They strolled on across the bridge to head north towards Soho. Here he thought he’d given Aziraphale something to satisfy his apparent need for a joint hobby, and it hadn’t seemed to make the angel happy. “Not good enough, going to a play now and then?”

“I was hoping to see a new musical next week. Thought you might join me, but it doesn’t seem you care for them.”

“Too much singing. I don’t like singing. Not that kind, anyway.”

“What about dancing? They do some marvelous numbers. I thought demons liked dancing.”
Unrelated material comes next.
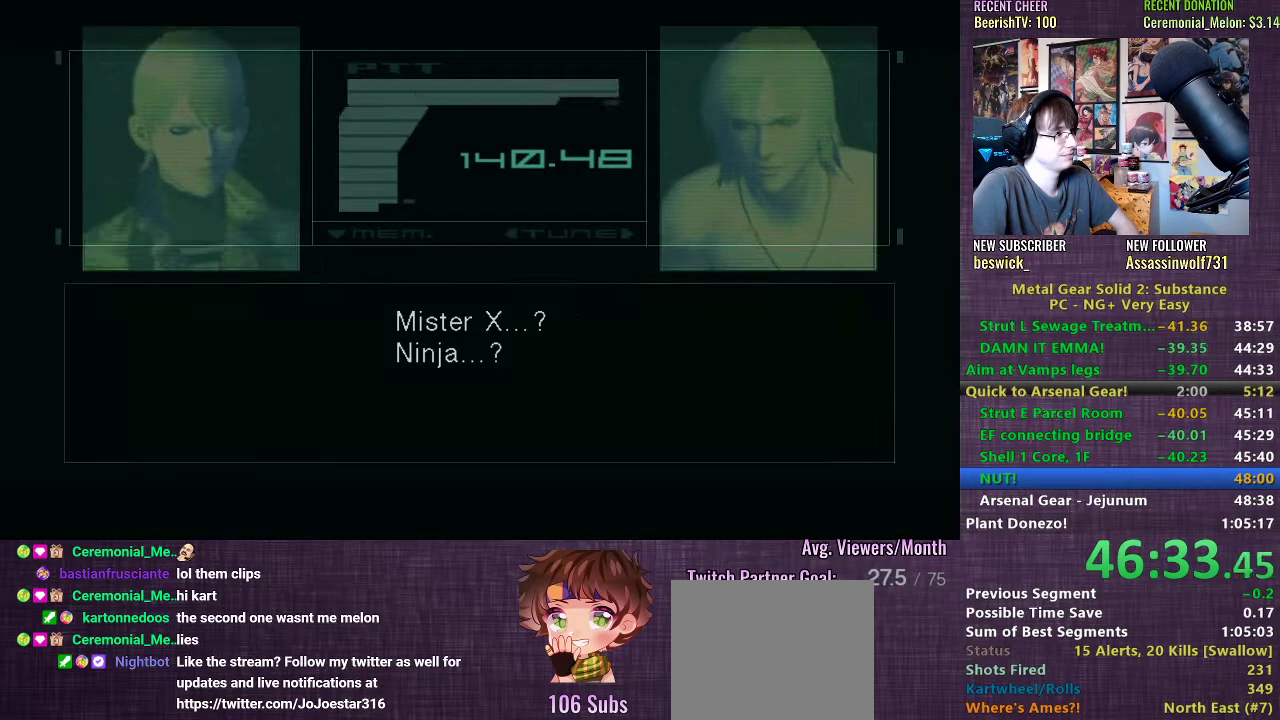
{"buttons": ["CROSS"], "left_stick": "center", "right_stick": "center", "events": [[17, "TRIANGLE", "up"], [300, "CROSS", "down"], [367, "CROSS", "up"], [500, "CROSS", "down"]]}
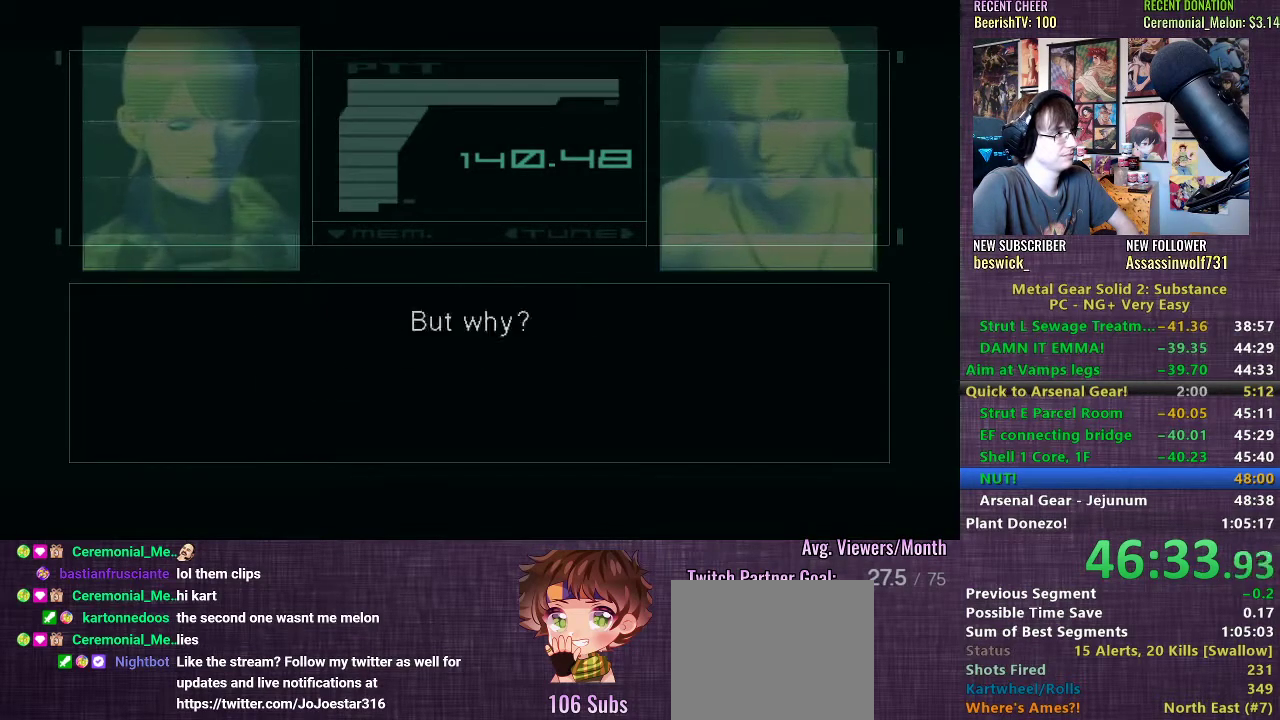
{"buttons": ["CROSS"], "left_stick": "center", "right_stick": "center", "events": [[67, "CROSS", "up"], [150, "CROSS", "down"], [217, "CROSS", "up"], [317, "CROSS", "down"], [383, "CROSS", "up"], [483, "CROSS", "down"]]}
“We do.” He did, actually, enjoy dancing. He’d done quite a bit of it in the 1960s and 70s. He hadn’t been to a nightclub in decades. Somehow he didn’t think Aziraphale would care for the sort of dancing done in those places. 

“ _I_ like dancing!” Aziraphale stopped again and turned to face him. “We _do_ have an interest in common!”

“Really?” Crowley raised his eyebrows. “When was the last time you went to a dance?”

Aziraphale frowned in concentration. “Well…um…I believe it was 1913. Or thereabouts. Shortly before the Great War made everything so unpleasant.”

“Not exactly _au courant_.”

“Doesn’t matter – there are classic dances still done today. Waltzes, foxtrots, the quickstep. Pity about the gavotte, though.”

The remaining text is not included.